東芝は2020年6月26日、エネルギー事業のDX(デジタルトランスフォーメーション、デジタル変革)が社会で果たす役割について解説する第7回東芝技術サロンをオンラインで開催した。東芝 エネルギーシステムズ DX統括部 ゼネラルマネジャーの荒井康隆氏と東芝 エネルギーシステムズ デジタリゼーション技師長の中井昭祐氏が、東芝グループのデジタル技術を活用したエネルギー業界におけるバリューチェーンの価値向上への取り組みについて説明した。
エネルギー事業にCPSを取り込む
エネルギー業界では、電力自由化による制度改革や脱炭素化および再生可能エネルギーへのシフトなどビジネスモデルそのものを揺るがす大きな変化が起きている。マクロ的(グローバル)な観点でみると温室効果ガス削減、ESG投資、気候変動・自然災害、電力需要の拡大などが主なトレンドである。日本では、再生可能エネルギーの主力電源化と電力システム改革そしてデジタル化という3つの大きな変化があり「東芝ではこれらを新たな事業機会と捉えて、CPSテクノロジーなどを含め、新たなビジネスモデルの立ち上げに取り組んでいる」と荒井氏は語る。

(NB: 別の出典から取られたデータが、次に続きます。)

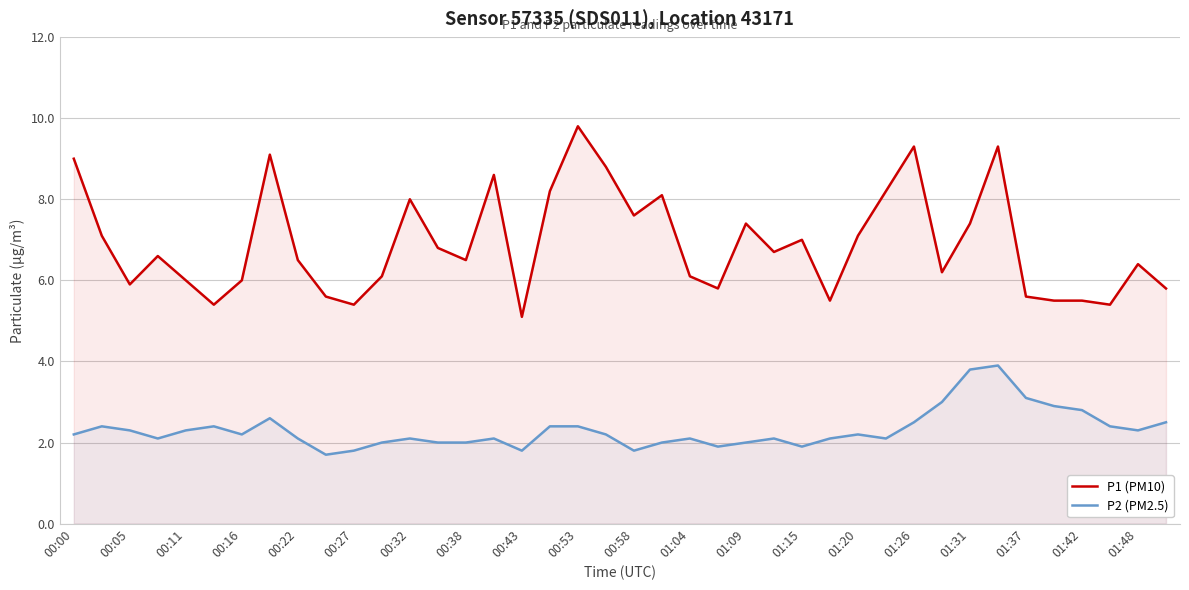

In P1 (PM10), how many points are lower than both neighbors (excluding endpoints)?

11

CPSは、実世界(フィジカル)におけるデータを収集し、デジタル(サイバー)により、理解・分析し、それをフィジカルにフィードバックすることで付加価値を創出するものである。東芝は長年にわたって電力会社に発電から送配電まで、さまざまなエネルギー領域に機器を納入してきた。これらフィジカルの機器から情報を得ることで、サイバー空間での分析により最適な計画や故障の予知などの付加価値を提供することができる。こうした実績を生かし、これまでのフィジカル中心のビジネスからサイバーを組み合わせた新たなビジネスモデルを構築する。

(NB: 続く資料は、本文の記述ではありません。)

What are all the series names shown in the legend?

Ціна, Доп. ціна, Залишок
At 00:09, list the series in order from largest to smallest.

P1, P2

具体的には、エネルギーバリューチェーンを横断するプラットフォーム上にサービスを展開するデジタルビジネスを推進中だ。今後は需要と供給双方にアプローチできる強みを生かし、グリーン電力の安定供給の推進と枠組み作りを目指す。グリーン電力の需要の高まりに加え、グリーン電源そのものも増加する中で、グリッドの安定、電力の安定供給との間でのギャップを調整し、エネルギーミックスのアグリケートや需給コントロール、大規模(集中型)電源の効率化を実現していく。